Perhaps the Steel City was a bad example.
Pittsburgh's Democratic Mayor, Bill Peduto, soon tweeted that some 80 percent of Pittsburgh voters had, in fact, chosen Hillary Clinton for president last November.
He also said he and other mayors will pick up the slack on reducing carbon emissions that exacerbate climate change.
"The United States joins Syria, Nicaragua and Russia in deciding not to participate with [the] world's Paris Agreement," he tweeted Thursday afternoon. "It's now up to cities to lead."
As the Mayor of Pittsburgh, I can assure you that we will follow the guidelines of the Paris Agreement for our people, our economy & future. https://t.co/3znXGTcd8C— bill peduto (@billpeduto) June 1, 2017
Peduto and Philadelphia Mayor Jim Kenney are among 61 defiant city leaders who pledged Thursday to uphold the Paris accord in their cities, even if the White House is no longer on board.
The group, which calls themselves the Climate Mayors, also includes the mayors of New York City, Boston, Los Angeles, Chicago and other major cities around the country.
"The president's denial of global warming is getting a cold reception from America's cities," the group wrote in a statement.
Peduto joined a number of mayors and other leaders from around the country who blasted Trump's decision on social media.

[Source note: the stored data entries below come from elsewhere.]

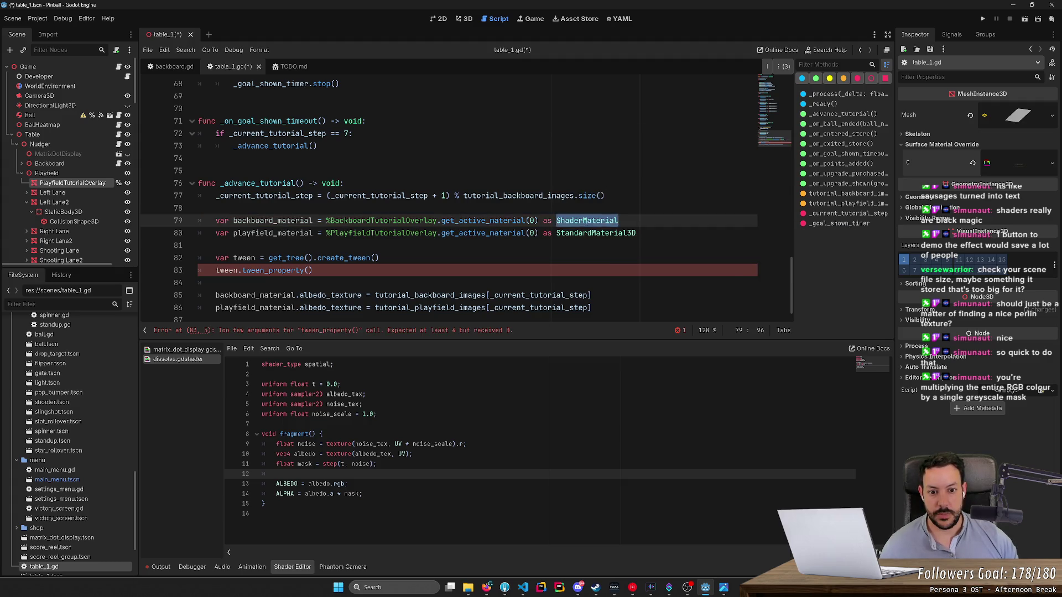
pyautogui.doubleClick(596, 233)
pyautogui.press('ctrl+v')
pyautogui.press('ctrl+s')
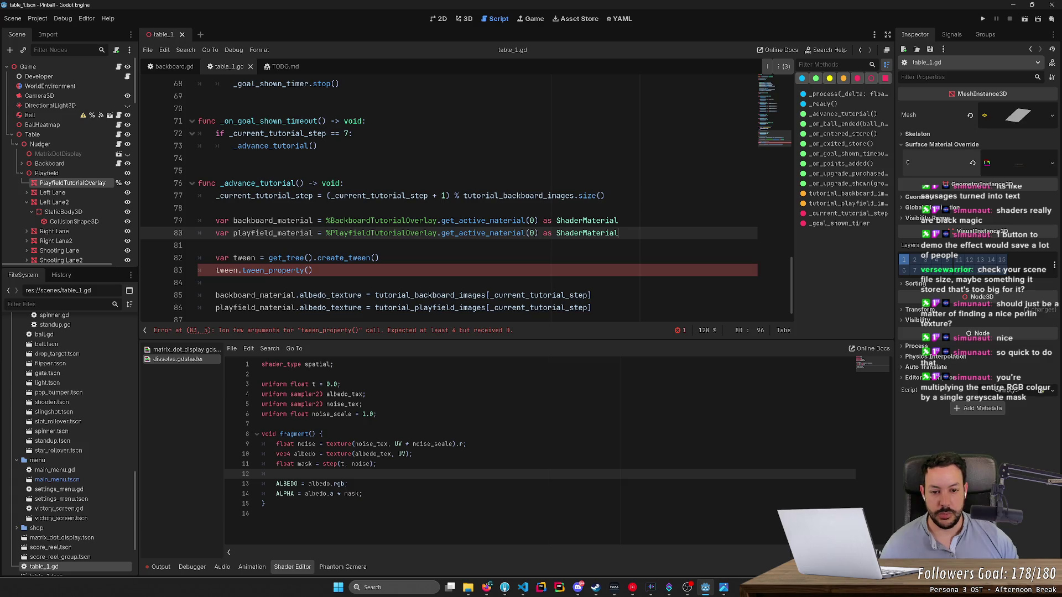
# Step: Read the ShaderMaterial class documentation, then return to table_1.gd
pyautogui.keyDown('ctrl'); pyautogui.click(590, 221); pyautogui.keyUp('ctrl')
pyautogui.scroll(-5, 325, 214)
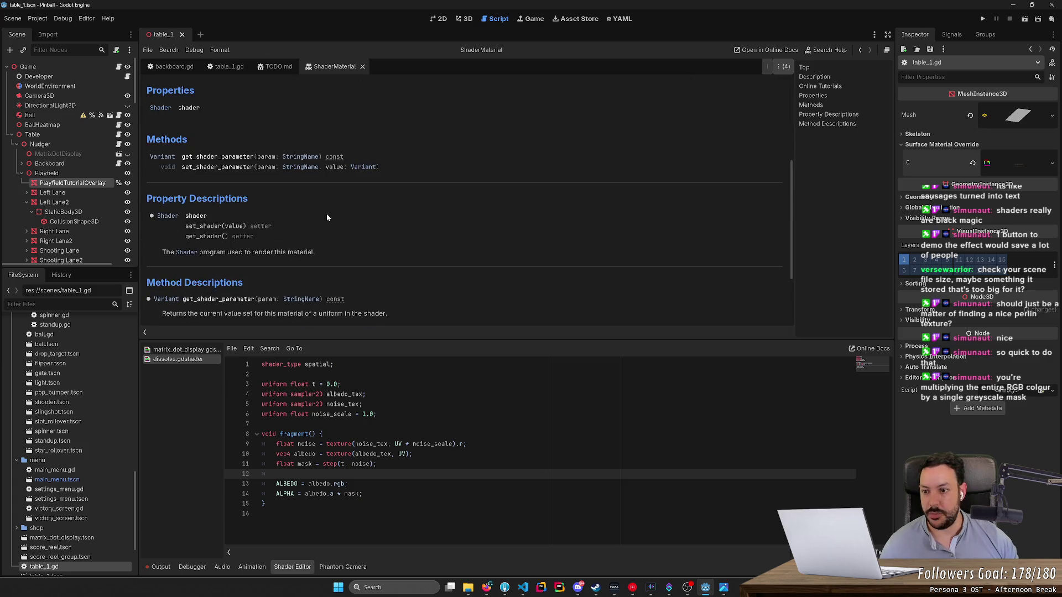
pyautogui.scroll(1, 239, 204)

Am departing presidential councils. Climate change is real. Leaving Paris is not good for America or the world.— Elon Musk (@elonmusk) June 1, 2017
I'm proud to stand with other governors as we make sure that the inaction in D.C. is met by an equal force of action from the states.— Governor Jay Inslee (@GovInslee) June 1, 2017
Walking away from Paris treaty is a mistake. Climate change is real. We owe our children more. Protecting our future also creates more jobs.— Bill Clinton (@billclinton) June 1, 2017
While Kenney opted to instead address the issue as part of a press release posted on the city's website, the mayor said he would continue the city's efforts to reduce carbon emissions between 26 and 28 percent by 2025, which would follow a pledge set by former President Barack Obama, who brought the country into the Paris Climate Agreement.
It will take nearly four years for the country to withdraw from the pact.
Speaking in the White House Rose Garden, Trump said the U.S. will negotiate to either re-enter the Paris pact or join a new treaty on terms that would better suit American businesses and taxpayers.
"If we can, that's great," Trump said. "And if we can't, that's fine."
“President Trump’s decision to withdraw from the Paris climate agreement goes against the interests of Philadelphians," Kenney said in the release. "My administration is now committed to upholding at the local level the very same commitment made by the United States in the Paris climate agreement."
Kenney added that the city is staying the course on a long-term goal to reduce its carbon emissions 80 percent by 2050.
“Philadelphia is already dealing with the consequences of climate change, such as hotter summers and heavier rainstorms,” Christine Knapp, Philly's director of sustainability, said in a statement. "Local progress on climate change will improve Philadelphia’s economy, reduce illnesses caused by air pollution, and help protect our residents.”
City officials also laid out a list of planned strategies and initiatives to reduce its carbon emissions in its release, and they pointed out an action guide that includes quick facts, resources and ways residents can live a more environment-friendly lifestyle. The guide will be updated to reflect Trump's decision, officials said.